Kino | Welcome
Für eine Wiedervereinigung mit seiner grossen Liebe versucht ein junger Flüchtling aus Kurdistan über den Ärmelkanal an die englische Küste zu schwimmen.
Synopsis: Der 17-jährige Bilal (Firat Ayverdi) aus Kurdistan ist einer von vielen Flüchtlingen, die vor der Grenze in der Kanalstadt Calais abgefangen werden. Doch Bilal möchte um jeden Preis seine Freundin in England wiedersehen. Beim Franzosen Simon (Vincent Lindon), einem tristen Schwimmlehrer, findet er Unterschlupf. Um für eine riskante Flucht über den Ärmelkanal gerüstet zu sein, trainiert Simon den jungen Kurden im Kraulen. Die Selbstlosigkeit Bilals, der für die grosse Liebe sein Leben aufs Spiel setzt, fasziniert den geknickten Simon zutiefst.
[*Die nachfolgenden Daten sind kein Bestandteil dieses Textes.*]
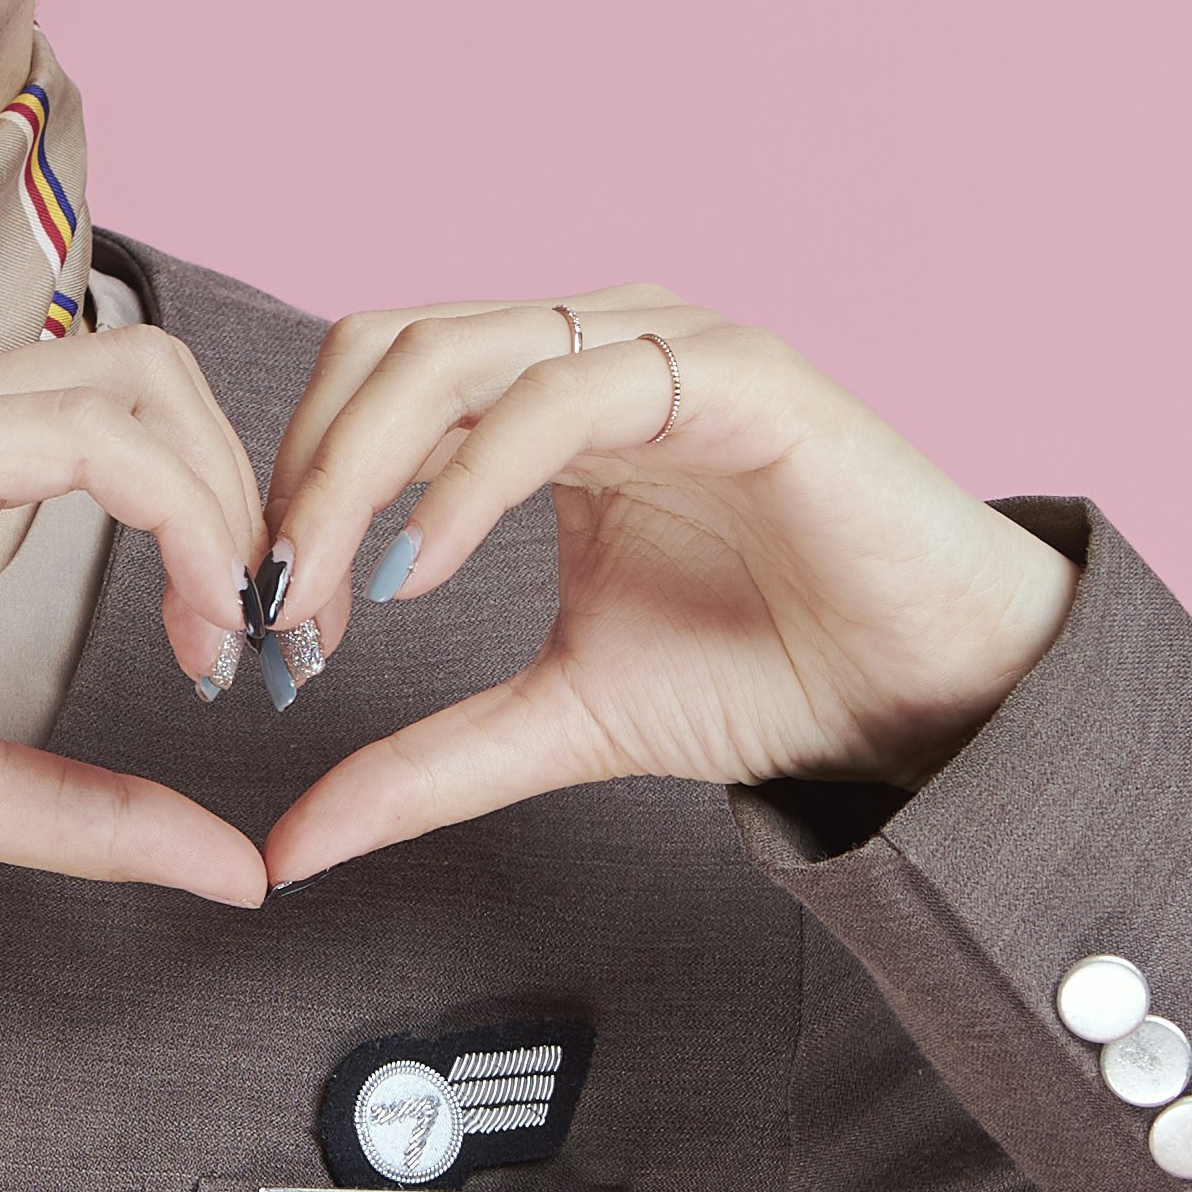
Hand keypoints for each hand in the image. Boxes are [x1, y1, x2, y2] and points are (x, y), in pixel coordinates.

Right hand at [0, 330, 276, 939]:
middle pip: (149, 370)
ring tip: (230, 632)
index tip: (242, 646)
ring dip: (219, 506)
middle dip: (240, 490)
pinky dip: (172, 515)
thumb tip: (236, 868)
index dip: (216, 508)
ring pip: (130, 386)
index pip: (123, 408)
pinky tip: (189, 618)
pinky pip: (77, 440)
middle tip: (264, 632)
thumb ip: (96, 812)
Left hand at [250, 289, 1075, 888]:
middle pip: (384, 348)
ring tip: (332, 594)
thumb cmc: (766, 675)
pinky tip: (421, 566)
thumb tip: (290, 845)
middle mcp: (590, 348)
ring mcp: (660, 346)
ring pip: (454, 352)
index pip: (367, 386)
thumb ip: (425, 765)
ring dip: (361, 474)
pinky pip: (564, 391)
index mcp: (539, 398)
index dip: (294, 491)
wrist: (926, 696)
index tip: (265, 621)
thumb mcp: (558, 721)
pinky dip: (471, 475)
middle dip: (303, 477)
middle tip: (273, 604)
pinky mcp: (732, 372)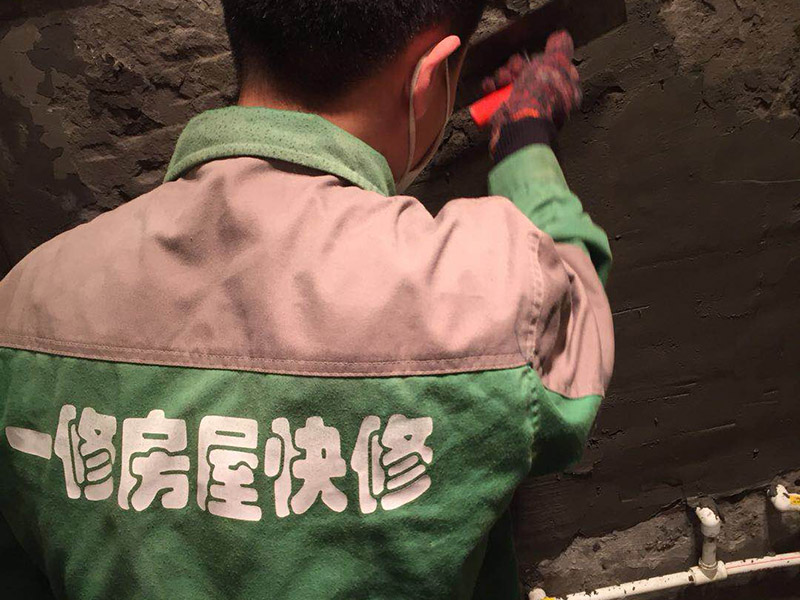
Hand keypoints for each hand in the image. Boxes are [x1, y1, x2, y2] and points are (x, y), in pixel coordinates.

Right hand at [486, 31, 581, 147]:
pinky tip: (490, 87)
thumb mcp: (555, 62)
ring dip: (502, 76)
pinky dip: (491, 89)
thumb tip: (562, 38)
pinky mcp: (508, 115)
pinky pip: (497, 97)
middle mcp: (547, 101)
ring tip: (502, 80)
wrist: (518, 123)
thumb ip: (560, 48)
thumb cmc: (540, 96)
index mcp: (565, 91)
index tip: (534, 58)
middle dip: (517, 67)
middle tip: (515, 69)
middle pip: (529, 73)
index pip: (552, 68)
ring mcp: (526, 109)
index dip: (540, 60)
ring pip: (511, 83)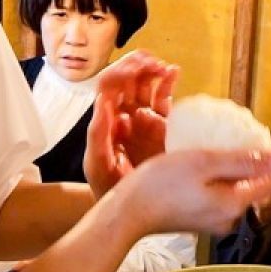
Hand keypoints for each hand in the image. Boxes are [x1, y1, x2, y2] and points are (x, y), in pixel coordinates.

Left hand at [84, 52, 177, 197]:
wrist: (129, 208)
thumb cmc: (108, 188)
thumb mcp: (97, 164)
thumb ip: (97, 135)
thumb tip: (102, 102)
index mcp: (106, 120)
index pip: (109, 86)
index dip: (119, 73)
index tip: (133, 69)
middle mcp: (124, 116)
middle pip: (128, 80)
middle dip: (138, 66)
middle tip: (151, 62)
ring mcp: (143, 120)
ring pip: (146, 85)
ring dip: (152, 70)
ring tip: (162, 67)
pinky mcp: (162, 127)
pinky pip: (164, 99)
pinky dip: (168, 83)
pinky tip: (173, 72)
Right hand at [116, 146, 270, 237]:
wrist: (126, 211)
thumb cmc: (159, 185)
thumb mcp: (203, 162)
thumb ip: (243, 161)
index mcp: (234, 205)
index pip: (268, 181)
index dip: (264, 158)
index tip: (250, 138)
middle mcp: (228, 218)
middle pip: (250, 186)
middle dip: (243, 162)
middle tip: (226, 140)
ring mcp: (212, 221)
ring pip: (231, 190)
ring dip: (225, 170)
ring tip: (208, 149)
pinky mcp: (197, 220)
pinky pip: (214, 196)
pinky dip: (210, 180)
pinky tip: (195, 166)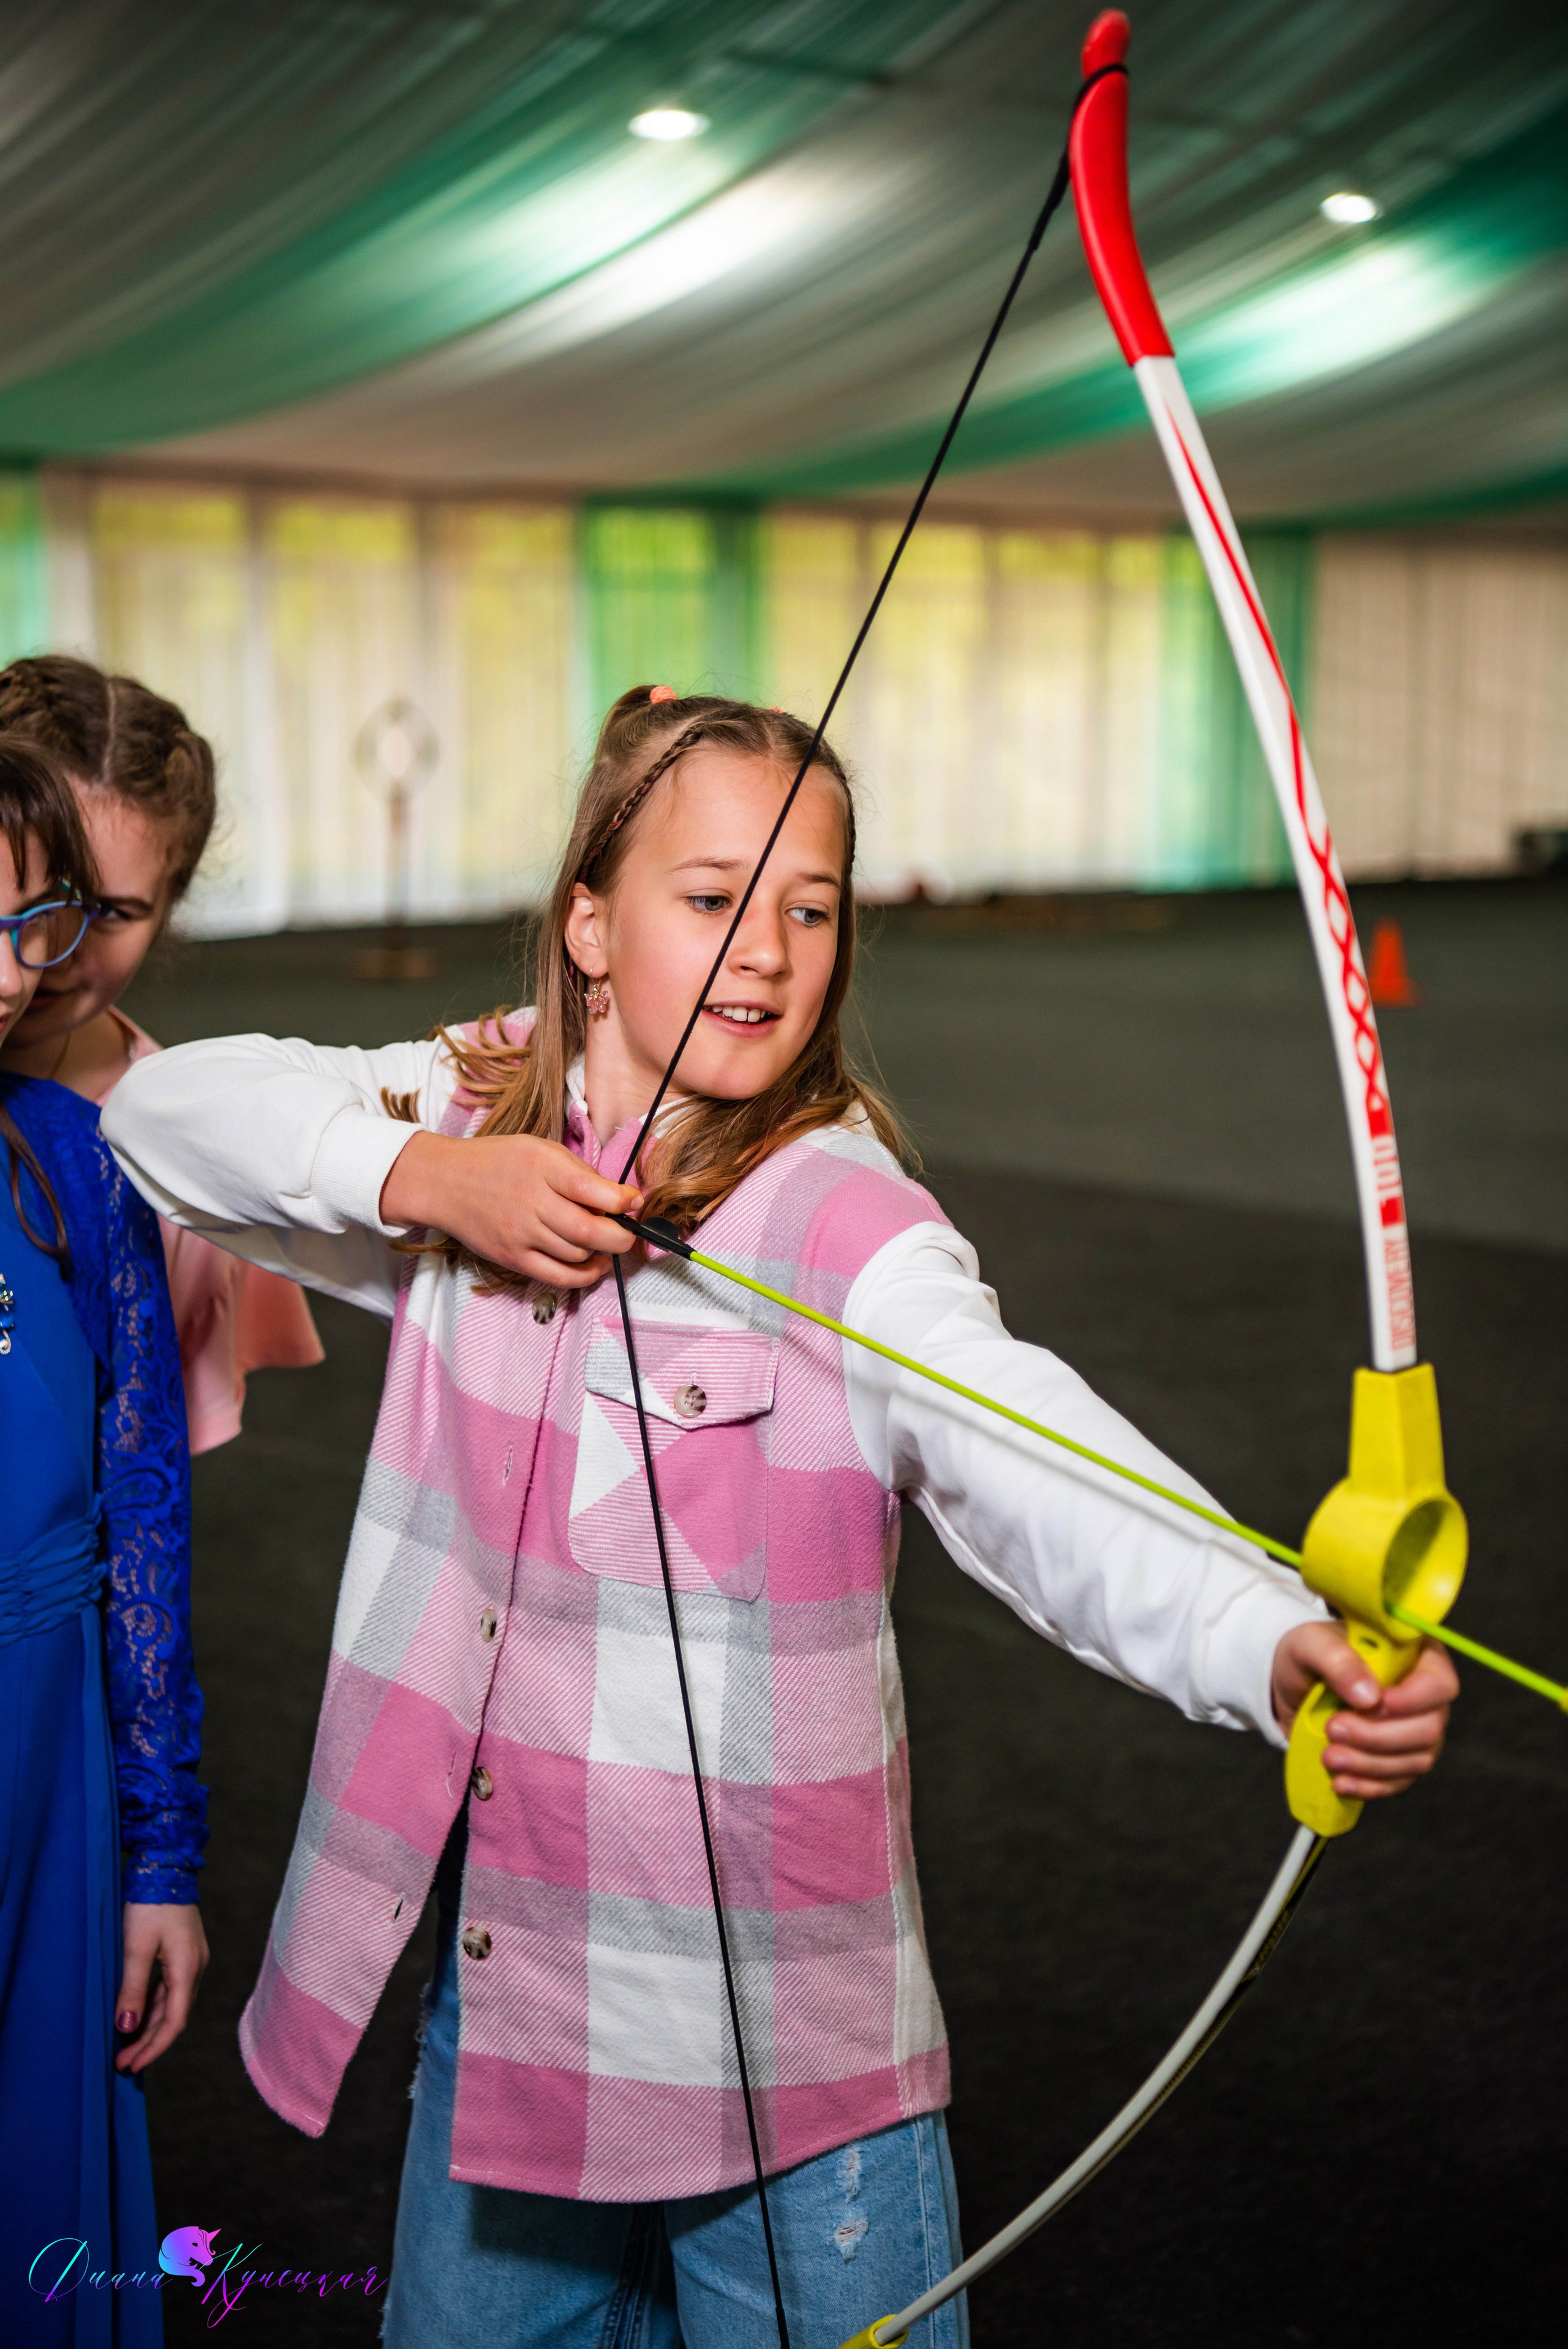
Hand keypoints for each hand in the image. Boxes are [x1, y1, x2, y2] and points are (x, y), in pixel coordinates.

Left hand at [116, 1903, 208, 2072]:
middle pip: (173, 2016)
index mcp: (188, 1969)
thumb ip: (133, 1989)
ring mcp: (191, 1960)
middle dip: (149, 2042)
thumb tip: (127, 2028)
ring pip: (171, 2004)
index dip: (153, 2048)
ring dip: (150, 2026)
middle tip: (123, 2063)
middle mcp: (195, 1968)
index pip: (174, 2022)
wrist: (165, 1867)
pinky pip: (169, 1989)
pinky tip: (137, 2015)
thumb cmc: (151, 1904)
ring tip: (126, 2046)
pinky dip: (153, 2007)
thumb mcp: (137, 1947)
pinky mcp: (183, 1953)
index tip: (131, 2065)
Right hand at [380, 1130, 641, 1288]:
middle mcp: (532, 1202)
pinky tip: (594, 1265)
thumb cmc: (498, 1162)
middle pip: (591, 1231)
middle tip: (629, 1233)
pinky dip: (584, 1276)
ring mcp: (521, 1234)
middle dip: (621, 1237)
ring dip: (602, 1252)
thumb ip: (579, 1172)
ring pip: (579, 1254)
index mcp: (543, 1167)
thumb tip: (621, 1198)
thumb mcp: (540, 1149)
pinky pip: (558, 1277)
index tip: (634, 1203)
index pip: (595, 1191)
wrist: (445, 1183)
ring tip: (605, 1242)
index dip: (624, 1202)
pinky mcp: (512, 1258)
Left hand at [1271, 1622, 1458, 1800]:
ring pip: (1417, 1760)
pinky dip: (1370, 1785)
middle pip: (1429, 1728)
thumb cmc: (1308, 1656)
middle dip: (1378, 1736)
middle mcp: (1424, 1696)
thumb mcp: (1309, 1644)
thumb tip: (1369, 1696)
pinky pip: (1399, 1782)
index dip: (1412, 1699)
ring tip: (1329, 1756)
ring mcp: (1415, 1730)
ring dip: (1370, 1763)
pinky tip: (1340, 1781)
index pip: (1439, 1682)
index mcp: (1414, 1656)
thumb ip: (1338, 1660)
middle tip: (1333, 1729)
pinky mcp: (1399, 1759)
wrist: (1291, 1689)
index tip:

Allerdings bringt er mit seiner Hilfe nicht nur Bilal, sondern auch sich selbst in Gefahr. Stars: Für die Schlüsselrolle des mürrischen Schwimmlehrers wurde der bekannte französische Schauspieler, Vincent Lindon gewählt, der diesen glaubhaft verkörpert. Regie & Crew: Der französische Regisseur und Drehbuchautor Philippe Lioret («Je vais bien, ne t’en fais pas», 2006) wollte mit «Welcome» einen Film zur aktuellen Thematik der Flüchtlingssituation in Calais liefern und sich insbesondere auf die persönlichen Geschichten und Gefühle der involvierten Figuren beziehen. Für «Welcome» erhielt er an der diesjährigen Berlinale den Panorama-Preis der Ökonomischen Jury.
art-tv-Wertung: «Welcome» zeigt mit Verzicht auf überflüssige Rührseligkeiten den zähen Kampf eines Flüchtlings, der sich in einer fremden Welt durchschlagen muss. Der Film suggeriert keine falsche Hoffnung und kritisiert die politischen Massnahmen, die gegenüber unzähligen Flüchtlingen ergriffen werden. Mit der Intention, unverblümt die vorherrschende Situation in Calais wiederzugeben, liegt Regisseur Lioret goldrichtig. So kann Simon der Fussmatte seines Nachbarn, der ihn wegen illegaler Beherbergung an die Polizei verpfeifen will, mit der Aufschrift «Welcome» auch nicht mehr als ein müdes Lächeln abgewinnen. Feinfühlig wird die Figur des geschiedenen Schwimmlehrers porträtiert, der im Verlaufe der Geschichte eine persönliche Wandlung durchlebt: Bald besiegt das Gefühl für Gerechtigkeit und die Anteilnahme am Schicksal des Flüchtlings den vorerst eigennützigen Gedanken, durch die Hilfsaktion die sozial engagierte Exfrau zurückzugewinnen. Diese innere Transformation des Protagonisten wird hervorragend von Vincent Lindon nach aussen getragen. Fazit: Ein ergreifender Film, der auf unverhohlene Art die gegenwärtige und aussichtslose Flüchtlingspolitik in Calais aufrüttelt.